NextEra (the parent owns about 72 GW of net generation and storage) operates a clean-energy arm with roughly 35 GW of capacity (wind ~64%, nuclear ~17%, solar ~15%). The utility will also deepen its commercial relationship with Google: the pair plan to build digital operational platforms that combine NextEra operational data with Google’s forecasting models (TimesFM 2.5, WeatherNext 2) and generative/agentic AI to improve weather-aware metering, predictive maintenance, supply-chain planning and crew scheduling. The first commercial product is slated for Google Cloud Marketplace by mid-2026.
The companies are also collaborating to develop multi-gigawatt datacentre campuses across the US and are progressing plans to restart the Duane Arnold 615 MW nuclear plant in Iowa with Google as a primary customer.
Key Points
- NextEra agreed to provide Meta with 2.5 GW of new capacity across 13 projects; ~2.1 GW will come from nine solar projects.
- Meta and Google together account for roughly 18% of NextEra Energy Resources’ 33.4 GW operating capacity.
- NextEra parent has ~72 GW of net generation; NextEra Energy Resources holds ~35 GW of renewables (wind 64%, nuclear 17%, solar 15%).
- NextEra and Google will commercialise digital operational platforms using TimesFM 2.5 and WeatherNext 2 forecasting and Google’s generative AI; first product expected mid-2026 on Google Cloud Marketplace.
- Plans include developing multi-gigawatt datacentre campuses and restarting the Duane Arnold nuclear plant with Google as a principal customer.
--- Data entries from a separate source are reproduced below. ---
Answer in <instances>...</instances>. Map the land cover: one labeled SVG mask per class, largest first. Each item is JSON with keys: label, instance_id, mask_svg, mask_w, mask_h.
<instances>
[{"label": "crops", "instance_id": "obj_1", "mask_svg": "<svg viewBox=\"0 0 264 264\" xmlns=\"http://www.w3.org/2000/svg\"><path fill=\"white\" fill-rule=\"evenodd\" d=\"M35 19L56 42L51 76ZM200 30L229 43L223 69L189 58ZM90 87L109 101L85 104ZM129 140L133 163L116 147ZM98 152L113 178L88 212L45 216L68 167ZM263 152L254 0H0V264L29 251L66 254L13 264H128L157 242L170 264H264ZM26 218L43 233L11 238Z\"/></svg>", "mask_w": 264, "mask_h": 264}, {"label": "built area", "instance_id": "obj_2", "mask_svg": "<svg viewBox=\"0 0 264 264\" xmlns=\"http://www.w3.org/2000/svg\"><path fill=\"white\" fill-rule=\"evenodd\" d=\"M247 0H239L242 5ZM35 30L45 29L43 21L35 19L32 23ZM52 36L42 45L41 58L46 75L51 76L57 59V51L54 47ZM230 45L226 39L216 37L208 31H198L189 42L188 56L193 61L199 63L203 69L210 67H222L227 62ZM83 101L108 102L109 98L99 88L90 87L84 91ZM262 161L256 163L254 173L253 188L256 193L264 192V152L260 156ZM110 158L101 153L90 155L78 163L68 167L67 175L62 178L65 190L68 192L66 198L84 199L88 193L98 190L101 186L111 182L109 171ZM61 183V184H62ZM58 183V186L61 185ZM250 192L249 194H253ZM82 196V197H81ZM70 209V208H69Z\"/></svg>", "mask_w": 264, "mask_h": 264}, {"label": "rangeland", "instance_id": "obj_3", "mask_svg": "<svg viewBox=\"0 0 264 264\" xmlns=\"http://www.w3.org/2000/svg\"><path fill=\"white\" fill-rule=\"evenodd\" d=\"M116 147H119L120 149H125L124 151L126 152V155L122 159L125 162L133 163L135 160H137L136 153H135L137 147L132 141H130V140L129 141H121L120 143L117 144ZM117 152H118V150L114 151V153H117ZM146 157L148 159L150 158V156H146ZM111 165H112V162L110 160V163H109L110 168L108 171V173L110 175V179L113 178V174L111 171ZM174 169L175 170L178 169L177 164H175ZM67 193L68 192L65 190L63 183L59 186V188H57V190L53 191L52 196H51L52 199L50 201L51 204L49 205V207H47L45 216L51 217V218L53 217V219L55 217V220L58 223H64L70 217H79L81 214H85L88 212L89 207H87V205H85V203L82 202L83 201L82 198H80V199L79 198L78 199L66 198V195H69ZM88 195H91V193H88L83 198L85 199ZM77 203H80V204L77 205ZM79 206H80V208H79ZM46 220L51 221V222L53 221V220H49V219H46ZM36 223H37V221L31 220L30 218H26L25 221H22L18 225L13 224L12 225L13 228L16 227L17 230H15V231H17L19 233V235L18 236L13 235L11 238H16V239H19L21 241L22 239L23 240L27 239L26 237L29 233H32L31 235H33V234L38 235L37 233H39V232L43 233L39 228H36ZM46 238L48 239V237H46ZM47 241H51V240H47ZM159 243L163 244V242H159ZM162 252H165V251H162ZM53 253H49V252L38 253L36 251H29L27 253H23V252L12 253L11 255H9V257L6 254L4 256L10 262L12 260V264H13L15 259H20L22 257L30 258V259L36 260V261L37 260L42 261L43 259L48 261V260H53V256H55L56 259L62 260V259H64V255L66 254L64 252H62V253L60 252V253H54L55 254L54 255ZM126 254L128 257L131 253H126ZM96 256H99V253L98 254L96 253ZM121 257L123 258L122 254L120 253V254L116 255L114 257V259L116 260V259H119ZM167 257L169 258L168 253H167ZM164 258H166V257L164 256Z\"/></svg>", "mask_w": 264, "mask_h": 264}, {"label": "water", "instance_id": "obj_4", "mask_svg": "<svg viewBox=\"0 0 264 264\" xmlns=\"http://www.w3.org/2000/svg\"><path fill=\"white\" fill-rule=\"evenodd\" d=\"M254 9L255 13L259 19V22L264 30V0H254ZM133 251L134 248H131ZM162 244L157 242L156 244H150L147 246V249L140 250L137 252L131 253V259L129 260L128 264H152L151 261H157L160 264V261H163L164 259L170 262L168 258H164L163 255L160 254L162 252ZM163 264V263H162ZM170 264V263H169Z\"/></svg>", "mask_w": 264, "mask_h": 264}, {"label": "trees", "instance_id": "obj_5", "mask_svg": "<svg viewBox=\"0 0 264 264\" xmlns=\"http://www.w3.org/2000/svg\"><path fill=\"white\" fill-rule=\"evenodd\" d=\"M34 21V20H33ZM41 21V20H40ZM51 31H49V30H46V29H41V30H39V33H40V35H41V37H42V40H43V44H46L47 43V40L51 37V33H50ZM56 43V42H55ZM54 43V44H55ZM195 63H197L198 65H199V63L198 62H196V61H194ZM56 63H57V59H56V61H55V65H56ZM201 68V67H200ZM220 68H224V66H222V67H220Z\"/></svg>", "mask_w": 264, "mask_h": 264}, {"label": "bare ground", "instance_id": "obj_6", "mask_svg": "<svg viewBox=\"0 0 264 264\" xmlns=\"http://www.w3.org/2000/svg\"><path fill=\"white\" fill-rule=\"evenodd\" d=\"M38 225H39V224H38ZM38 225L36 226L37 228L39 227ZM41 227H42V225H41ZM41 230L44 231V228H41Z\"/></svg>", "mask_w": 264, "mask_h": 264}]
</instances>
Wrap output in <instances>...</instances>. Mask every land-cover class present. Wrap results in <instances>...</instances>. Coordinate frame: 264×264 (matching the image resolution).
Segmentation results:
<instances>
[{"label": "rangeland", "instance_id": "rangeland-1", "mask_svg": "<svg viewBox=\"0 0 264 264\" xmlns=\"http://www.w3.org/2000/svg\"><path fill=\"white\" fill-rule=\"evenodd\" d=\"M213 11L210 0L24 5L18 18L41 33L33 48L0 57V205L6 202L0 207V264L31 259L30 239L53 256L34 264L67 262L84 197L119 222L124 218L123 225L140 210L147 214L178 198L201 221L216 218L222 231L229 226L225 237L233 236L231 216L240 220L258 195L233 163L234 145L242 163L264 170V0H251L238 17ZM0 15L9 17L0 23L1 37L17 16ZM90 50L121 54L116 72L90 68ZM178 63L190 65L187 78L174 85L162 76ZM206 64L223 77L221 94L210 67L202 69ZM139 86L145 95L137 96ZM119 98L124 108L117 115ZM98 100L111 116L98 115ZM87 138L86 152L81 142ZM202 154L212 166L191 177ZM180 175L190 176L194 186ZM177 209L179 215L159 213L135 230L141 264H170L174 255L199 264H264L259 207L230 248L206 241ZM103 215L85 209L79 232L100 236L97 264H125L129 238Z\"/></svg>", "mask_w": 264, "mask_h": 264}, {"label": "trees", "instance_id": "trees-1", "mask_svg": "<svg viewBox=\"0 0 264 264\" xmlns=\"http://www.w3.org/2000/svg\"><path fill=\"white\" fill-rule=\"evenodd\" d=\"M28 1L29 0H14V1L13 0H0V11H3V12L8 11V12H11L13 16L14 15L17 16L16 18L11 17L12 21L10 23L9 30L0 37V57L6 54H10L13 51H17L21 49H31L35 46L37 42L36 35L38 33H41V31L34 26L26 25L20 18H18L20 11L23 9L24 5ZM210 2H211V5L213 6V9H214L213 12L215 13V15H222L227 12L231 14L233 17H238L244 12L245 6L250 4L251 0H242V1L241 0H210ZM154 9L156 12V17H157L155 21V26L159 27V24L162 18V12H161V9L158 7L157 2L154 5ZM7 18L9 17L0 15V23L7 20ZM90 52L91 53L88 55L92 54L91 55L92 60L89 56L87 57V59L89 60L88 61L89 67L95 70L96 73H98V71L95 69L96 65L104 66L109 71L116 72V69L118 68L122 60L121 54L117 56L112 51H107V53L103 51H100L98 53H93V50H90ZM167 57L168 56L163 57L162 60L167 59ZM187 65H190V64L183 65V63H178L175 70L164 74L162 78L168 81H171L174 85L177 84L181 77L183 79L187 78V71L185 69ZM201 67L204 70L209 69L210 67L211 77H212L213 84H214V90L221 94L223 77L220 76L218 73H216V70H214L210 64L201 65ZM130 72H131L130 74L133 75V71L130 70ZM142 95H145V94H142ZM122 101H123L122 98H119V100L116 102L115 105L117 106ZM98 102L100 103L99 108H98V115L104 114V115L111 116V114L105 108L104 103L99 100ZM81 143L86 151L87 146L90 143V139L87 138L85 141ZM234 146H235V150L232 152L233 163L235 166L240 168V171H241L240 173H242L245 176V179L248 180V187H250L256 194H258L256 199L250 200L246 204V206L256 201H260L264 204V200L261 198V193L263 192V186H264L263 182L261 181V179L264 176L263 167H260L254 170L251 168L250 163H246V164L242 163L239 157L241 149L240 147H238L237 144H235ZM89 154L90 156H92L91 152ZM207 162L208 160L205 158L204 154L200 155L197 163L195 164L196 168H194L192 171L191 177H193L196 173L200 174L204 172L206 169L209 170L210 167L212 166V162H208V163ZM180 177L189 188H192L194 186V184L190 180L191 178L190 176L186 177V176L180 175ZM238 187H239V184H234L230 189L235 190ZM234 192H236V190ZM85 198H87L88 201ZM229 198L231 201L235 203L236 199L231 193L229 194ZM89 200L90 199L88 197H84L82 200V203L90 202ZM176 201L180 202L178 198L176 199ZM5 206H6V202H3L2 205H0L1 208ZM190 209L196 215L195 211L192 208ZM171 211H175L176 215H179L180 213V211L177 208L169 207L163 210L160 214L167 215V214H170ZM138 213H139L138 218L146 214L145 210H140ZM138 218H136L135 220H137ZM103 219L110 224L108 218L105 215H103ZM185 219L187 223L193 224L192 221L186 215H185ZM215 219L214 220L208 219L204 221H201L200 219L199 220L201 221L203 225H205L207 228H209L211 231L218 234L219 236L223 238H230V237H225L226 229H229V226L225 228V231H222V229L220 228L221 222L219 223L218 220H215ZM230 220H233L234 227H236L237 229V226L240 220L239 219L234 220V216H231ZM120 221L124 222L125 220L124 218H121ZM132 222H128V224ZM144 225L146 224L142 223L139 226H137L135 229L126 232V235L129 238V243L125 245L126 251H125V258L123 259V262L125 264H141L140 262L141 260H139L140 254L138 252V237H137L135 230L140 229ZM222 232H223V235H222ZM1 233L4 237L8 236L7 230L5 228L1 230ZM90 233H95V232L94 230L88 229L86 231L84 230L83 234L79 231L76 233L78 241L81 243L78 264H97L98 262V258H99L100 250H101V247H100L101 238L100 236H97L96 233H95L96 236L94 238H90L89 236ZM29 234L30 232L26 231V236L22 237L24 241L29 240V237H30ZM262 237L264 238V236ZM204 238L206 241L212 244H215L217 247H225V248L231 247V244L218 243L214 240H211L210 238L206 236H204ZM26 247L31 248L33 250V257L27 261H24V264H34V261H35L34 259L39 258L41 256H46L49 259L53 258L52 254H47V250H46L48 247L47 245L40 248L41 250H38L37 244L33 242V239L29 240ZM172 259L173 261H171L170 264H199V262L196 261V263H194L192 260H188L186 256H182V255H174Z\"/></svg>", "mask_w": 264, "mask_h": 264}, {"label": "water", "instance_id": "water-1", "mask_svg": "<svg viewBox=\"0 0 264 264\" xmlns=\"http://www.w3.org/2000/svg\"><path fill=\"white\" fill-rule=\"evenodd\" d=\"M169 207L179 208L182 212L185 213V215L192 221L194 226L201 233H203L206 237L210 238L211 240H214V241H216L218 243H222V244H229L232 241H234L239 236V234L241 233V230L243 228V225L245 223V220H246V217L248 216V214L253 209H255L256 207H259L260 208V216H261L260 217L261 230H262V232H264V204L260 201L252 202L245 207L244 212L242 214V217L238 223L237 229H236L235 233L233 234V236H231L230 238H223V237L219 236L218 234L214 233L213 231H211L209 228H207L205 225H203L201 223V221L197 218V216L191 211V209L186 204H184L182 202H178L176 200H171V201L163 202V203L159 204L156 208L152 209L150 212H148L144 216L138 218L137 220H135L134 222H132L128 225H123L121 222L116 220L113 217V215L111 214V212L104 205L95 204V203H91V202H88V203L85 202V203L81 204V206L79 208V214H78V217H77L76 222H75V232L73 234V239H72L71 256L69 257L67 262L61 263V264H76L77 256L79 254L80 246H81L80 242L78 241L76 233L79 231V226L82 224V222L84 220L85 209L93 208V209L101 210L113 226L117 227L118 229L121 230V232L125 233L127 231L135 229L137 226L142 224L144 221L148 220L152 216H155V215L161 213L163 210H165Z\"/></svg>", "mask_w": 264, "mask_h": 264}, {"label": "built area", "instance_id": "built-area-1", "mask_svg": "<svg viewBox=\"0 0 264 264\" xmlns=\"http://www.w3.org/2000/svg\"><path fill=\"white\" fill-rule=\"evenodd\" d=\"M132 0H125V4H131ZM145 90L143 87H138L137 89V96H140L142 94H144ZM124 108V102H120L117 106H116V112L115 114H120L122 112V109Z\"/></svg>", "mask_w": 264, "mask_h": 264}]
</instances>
- The deals illustrate hyperscalers consolidating long-term supply via PPAs and utilities leaning on software and AI to optimise ageing grid infrastructure.
Why should I read this?
Because if you care where the power for all that AI actually comes from — and who’s snagging the bulk of it — this story spells out how hyperscalers are locking down capacity, leaning on big utilities and even reviving nuclear to keep the servers fed. Quick read, big consequences.
Author style
Punchy: This isn’t a small procurement — it’s a shifting power dynamic between hyperscalers and utilities. If you track cloud infrastructure, energy markets or AI-scale economics, the details here matter: these deals will influence where datacentres get built, how grids are managed and which players shape energy markets.
Context and Relevance
Datacentre demand for electricity is rising rapidly as AI workloads scale. Hyperscalers are increasingly using long-term power purchase agreements (PPAs), direct utility partnerships and even nuclear restarts to secure reliable supply. The NextEra–Google–Meta triangle highlights two trends: consolidation of supply among a few large buyers, and the use of software and AI to squeeze more value and resilience from existing grid assets. Regulators, grid operators and organisations planning capacity should note the implications for grid access, pricing and new-connection availability.